Claims under scrutiny: Green Claims Directive
On this topic, the proposed Green Claims Directive focuses specifically on how environmental claims are made and substantiated.
Green Claims Directive (proposal)
This upcoming regulation addresses how environmental claims are made.
What it requires:
- Claims must be verifiable, evidence-based, and specific
- Vague or generic claims will no longer be acceptable
Why it matters for product data:
- The DPP becomes a source of proof
- Claims should match product-level data exactly
DPP is increasingly being mentioned in more and more regulations as a digitalization tool for product data, as part of the EU Single Market strategy.
What information will brands need to provide?

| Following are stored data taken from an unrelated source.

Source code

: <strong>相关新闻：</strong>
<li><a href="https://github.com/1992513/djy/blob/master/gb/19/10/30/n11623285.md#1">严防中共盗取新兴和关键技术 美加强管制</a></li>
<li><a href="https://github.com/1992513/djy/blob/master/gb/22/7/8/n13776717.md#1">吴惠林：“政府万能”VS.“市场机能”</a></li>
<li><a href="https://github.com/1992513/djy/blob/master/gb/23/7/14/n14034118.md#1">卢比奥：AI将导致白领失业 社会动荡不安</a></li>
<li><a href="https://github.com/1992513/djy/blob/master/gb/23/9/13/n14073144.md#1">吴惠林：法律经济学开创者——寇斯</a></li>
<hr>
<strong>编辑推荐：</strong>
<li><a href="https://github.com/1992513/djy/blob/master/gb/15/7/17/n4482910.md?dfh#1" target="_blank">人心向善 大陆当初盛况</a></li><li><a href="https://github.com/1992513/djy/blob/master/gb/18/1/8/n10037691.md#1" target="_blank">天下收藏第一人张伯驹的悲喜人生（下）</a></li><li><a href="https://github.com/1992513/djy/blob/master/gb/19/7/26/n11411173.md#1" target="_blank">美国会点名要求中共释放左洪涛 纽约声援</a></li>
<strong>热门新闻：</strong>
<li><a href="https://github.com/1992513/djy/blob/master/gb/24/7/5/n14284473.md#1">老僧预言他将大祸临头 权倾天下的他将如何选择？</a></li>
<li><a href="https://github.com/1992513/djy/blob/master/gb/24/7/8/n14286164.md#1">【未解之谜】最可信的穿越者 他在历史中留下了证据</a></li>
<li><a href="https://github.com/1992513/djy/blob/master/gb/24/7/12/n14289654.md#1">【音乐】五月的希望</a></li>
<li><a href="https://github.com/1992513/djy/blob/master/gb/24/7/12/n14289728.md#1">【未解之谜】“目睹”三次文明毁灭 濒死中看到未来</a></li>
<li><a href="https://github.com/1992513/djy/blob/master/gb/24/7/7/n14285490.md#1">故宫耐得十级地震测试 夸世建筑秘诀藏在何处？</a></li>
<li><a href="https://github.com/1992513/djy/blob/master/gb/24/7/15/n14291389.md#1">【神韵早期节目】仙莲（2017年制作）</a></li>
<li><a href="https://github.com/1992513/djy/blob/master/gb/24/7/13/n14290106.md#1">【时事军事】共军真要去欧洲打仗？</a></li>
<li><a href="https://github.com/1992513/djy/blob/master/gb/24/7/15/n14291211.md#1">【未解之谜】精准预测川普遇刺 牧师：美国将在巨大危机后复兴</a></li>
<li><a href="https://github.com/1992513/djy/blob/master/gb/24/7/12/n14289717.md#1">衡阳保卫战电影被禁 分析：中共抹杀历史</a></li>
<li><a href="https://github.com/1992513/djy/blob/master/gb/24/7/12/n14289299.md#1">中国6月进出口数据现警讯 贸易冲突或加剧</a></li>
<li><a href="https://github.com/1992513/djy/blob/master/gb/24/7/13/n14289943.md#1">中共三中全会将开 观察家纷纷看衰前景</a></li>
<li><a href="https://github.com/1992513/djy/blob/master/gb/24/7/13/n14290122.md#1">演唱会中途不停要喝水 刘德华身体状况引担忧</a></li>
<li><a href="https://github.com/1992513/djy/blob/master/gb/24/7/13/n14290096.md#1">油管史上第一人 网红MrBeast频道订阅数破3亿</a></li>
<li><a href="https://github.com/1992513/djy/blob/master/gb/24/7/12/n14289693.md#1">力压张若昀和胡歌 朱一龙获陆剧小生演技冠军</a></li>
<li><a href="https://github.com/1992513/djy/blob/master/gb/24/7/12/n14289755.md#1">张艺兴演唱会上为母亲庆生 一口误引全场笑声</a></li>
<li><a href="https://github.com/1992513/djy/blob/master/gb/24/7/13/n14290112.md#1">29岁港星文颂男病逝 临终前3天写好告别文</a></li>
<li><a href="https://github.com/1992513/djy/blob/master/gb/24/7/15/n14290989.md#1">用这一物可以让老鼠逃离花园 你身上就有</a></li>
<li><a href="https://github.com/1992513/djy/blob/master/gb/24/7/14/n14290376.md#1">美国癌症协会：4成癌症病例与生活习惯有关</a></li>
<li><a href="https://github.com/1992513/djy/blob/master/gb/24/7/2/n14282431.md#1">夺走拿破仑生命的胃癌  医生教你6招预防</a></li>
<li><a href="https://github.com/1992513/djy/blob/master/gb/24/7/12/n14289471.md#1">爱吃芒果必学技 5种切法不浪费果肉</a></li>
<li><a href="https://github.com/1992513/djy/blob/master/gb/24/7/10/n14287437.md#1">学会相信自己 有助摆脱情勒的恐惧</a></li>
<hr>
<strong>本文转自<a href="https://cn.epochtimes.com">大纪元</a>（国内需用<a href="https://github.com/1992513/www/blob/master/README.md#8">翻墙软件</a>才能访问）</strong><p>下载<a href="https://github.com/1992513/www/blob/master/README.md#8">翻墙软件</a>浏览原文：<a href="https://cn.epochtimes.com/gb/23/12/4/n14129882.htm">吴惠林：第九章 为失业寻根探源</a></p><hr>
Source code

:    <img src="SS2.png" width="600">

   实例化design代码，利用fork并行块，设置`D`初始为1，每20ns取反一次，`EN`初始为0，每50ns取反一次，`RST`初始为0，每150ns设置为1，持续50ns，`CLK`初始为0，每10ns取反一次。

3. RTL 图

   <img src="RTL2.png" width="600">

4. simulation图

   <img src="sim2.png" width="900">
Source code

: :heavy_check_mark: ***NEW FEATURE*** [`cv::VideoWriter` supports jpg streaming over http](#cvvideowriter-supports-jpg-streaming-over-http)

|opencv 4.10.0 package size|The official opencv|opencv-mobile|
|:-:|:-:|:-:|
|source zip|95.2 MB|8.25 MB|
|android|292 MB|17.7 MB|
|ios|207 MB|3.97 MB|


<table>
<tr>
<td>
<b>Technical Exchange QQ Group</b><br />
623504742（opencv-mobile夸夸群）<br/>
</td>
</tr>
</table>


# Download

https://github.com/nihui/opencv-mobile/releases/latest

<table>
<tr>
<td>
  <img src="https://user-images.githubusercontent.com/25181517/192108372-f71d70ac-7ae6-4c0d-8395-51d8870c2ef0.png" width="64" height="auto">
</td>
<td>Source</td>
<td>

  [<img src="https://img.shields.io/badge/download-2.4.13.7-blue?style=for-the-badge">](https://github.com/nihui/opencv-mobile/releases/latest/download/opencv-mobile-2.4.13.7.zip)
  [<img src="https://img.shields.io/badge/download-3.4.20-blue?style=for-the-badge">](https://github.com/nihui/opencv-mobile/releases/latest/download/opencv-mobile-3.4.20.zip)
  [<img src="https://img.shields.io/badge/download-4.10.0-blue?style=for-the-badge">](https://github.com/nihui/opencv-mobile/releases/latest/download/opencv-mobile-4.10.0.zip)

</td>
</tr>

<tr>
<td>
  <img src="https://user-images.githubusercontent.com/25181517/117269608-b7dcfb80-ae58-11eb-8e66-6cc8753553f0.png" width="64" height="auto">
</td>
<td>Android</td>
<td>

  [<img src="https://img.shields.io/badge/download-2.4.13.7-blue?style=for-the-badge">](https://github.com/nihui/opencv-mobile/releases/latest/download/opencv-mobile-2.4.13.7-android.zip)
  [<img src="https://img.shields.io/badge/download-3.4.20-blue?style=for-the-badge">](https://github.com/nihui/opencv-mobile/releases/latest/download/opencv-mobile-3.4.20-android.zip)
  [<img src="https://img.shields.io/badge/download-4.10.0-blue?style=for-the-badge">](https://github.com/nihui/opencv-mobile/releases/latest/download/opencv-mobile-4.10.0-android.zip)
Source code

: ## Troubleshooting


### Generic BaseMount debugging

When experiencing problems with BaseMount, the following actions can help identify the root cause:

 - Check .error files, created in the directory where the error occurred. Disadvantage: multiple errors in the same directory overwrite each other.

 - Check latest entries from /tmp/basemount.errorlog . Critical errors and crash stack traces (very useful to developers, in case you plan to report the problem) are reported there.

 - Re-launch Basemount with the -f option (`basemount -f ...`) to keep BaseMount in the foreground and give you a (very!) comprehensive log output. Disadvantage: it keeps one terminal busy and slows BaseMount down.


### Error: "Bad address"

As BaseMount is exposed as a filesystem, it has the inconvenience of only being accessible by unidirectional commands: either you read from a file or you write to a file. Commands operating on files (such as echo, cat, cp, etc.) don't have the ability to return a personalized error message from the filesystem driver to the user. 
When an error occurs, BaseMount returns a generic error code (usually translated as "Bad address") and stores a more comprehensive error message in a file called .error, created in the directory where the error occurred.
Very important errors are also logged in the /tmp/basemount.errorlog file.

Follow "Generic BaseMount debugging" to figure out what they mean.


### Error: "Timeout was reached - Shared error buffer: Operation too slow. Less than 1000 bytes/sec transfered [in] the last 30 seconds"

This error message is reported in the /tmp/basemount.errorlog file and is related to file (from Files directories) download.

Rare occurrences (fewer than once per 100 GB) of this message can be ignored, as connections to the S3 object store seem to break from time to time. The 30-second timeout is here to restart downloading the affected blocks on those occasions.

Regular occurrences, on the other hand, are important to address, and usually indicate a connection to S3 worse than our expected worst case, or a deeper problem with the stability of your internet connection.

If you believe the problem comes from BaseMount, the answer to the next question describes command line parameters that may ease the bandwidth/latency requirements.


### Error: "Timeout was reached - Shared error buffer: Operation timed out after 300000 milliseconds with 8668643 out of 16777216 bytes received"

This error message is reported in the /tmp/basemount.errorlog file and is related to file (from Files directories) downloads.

While details will evolve, DPPs for fashion products are expected to include:
- Material composition
- Country of manufacturing
- Supplier and process information (at defined levels)
- Care, repair, and durability guidance
- End-of-life instructions
- Chemical compositions and environmental impact
The key shift is from PDFs and internal files to structured, digital data.
Common mistakes brands should avoid
- Waiting for final technical standards
Regulation timelines are moving faster than many expect. Preparation should start now. - Treating DPP as an IT-only project
DPP requires collaboration across design, sourcing, compliance, and communication teams. - Collecting data without validation
Incorrect or inconsistent data can create more risk than missing data. - Seeing compliance as a burden, not a system
Well-structured product data reduces friction across reporting, claims, and partner requests.
How Renoon supports brands navigating DPP
At Renoon, we help brands turn regulatory complexity into clarity.
Our platform enables you to:
- Structure and centralize product data
- Align product-level information with regulatory requirements
- Ensure consistency across digital touchpoints
- Prepare for Digital Product Passport implementation without technical overload
We don’t just focus on compliance, we focus on making data useful, usable, and credible for everyone involved.
What you can do next
If you are asking yourself:
- Which regulations apply to my products?
- What data do I need to collect first?
- How do I avoid future compliance risks?
You are already on the right path.
Book a demo with Renoon to explore how Digital Product Passports can be implemented in a clear, structured, and future-ready way.
Looking ahead
The Digital Product Passport represents a collective shift toward: clearer information, better products, and stronger trust between brands, regulators, and consumers.
While regulation can feel complex, it also creates a shared language and a level playing field. By preparing early and focusing on reliable product data, we can move forward with confidence.
The future of fashion is not about more promises: it’s about better information. And together, we can build it.